This implementation can be used to warm up the learning rate of each parameter group of a nn.Module with a custom function.
The full example can be found in test.py.
Necessary steps:
- warm up function must return a negative value if the current epoch is larger than the number of warm up epochs for this particular parameter group
- specifiy target learning rates, functions and number of warm up epochs for each parameter group
- assign normal scheduler after the warm up
from functional_warm_up import FuncLRScheduler
def linear(last_epoch, lr_goal, warm_epochs):
if last_epoch > warm_epochs:
return -1
return last_epoch * lr_goal / warm_epochs
params = [{'params': net.conv1.parameters(), 'weight_decay': 0.1},
{'params': net.conv2.parameters(), 'weight_decay': 0.2},
{'params': net.conv3.parameters(), 'weight_decay': 0.3}]

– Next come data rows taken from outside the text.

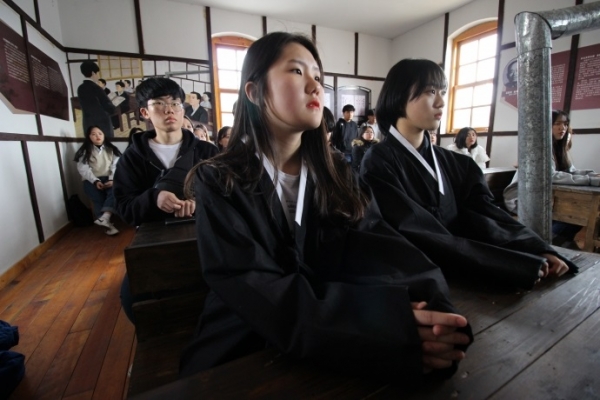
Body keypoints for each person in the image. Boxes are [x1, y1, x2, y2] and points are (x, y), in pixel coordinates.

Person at [179, 32, 472, 385]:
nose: (315, 86)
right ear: (255, 93)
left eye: (318, 76)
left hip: (337, 329)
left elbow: (381, 246)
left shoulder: (338, 175)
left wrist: (434, 305)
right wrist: (374, 327)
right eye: (297, 72)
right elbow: (249, 283)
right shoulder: (218, 180)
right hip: (247, 337)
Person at [360, 58, 576, 290]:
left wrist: (534, 247)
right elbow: (412, 231)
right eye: (431, 91)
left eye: (443, 91)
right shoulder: (378, 162)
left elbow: (486, 215)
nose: (442, 101)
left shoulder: (457, 164)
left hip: (467, 263)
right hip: (424, 278)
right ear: (400, 95)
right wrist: (510, 265)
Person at [113, 77, 218, 323]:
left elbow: (229, 198)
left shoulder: (207, 152)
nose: (169, 110)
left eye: (175, 104)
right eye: (159, 103)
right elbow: (124, 209)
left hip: (205, 237)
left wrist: (199, 202)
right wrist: (154, 197)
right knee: (132, 299)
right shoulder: (132, 158)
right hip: (154, 242)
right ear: (144, 112)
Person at [503, 110, 600, 244]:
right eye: (557, 123)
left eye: (565, 124)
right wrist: (590, 180)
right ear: (547, 126)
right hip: (522, 196)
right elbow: (551, 176)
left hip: (544, 195)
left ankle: (557, 243)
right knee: (574, 215)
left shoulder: (559, 148)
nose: (563, 128)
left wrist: (591, 174)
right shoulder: (539, 147)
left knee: (581, 214)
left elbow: (570, 172)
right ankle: (545, 244)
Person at [74, 126, 121, 235]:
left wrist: (112, 179)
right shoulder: (84, 151)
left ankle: (104, 218)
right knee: (98, 199)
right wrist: (95, 181)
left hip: (109, 178)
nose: (97, 136)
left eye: (100, 133)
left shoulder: (112, 149)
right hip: (91, 180)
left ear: (104, 135)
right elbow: (84, 169)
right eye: (93, 134)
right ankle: (107, 225)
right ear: (89, 137)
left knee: (115, 192)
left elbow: (115, 166)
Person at [77, 61, 116, 138]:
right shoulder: (96, 88)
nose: (98, 76)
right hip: (101, 122)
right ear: (93, 73)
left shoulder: (80, 88)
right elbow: (108, 106)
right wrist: (113, 107)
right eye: (97, 73)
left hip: (88, 122)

opt = optim.Adam(params=params)
n_scheduler = optim.lr_scheduler.CosineAnnealingLR(opt, T_max=100)
lr_goal = [0.1, 0.3, 0.5]
fns = [linear, linear, linear]
warm_epochs = [30, 10, 70]
schedulers = [n_scheduler, n_scheduler, n_scheduler]

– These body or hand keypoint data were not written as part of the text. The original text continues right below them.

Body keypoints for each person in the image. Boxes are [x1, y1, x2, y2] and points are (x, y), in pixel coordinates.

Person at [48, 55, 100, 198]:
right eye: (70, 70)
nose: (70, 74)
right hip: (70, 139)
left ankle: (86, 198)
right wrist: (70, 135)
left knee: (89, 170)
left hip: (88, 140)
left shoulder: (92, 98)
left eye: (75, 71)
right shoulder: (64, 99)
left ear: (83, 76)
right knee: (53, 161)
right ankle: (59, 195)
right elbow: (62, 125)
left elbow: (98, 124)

wu_scheduler = FuncLRScheduler(optimizer=opt, lr_goal=lr_goal, warm_epochs=warm_epochs, fns=fns,
scheduler_after=n_schedulers)
for epoch in range(0, epochs_before_save):
wu_scheduler.step()
The figure shows the learning rate warm up of three parameter groups with quadratic, linear and squared functions for 30, 10 and 70 epochs. Afterwards, the cosine annealing, step scheduler and exponential decrease are used.
This implementation supports saving and loading of the optimizer and scheduler state dictionaries.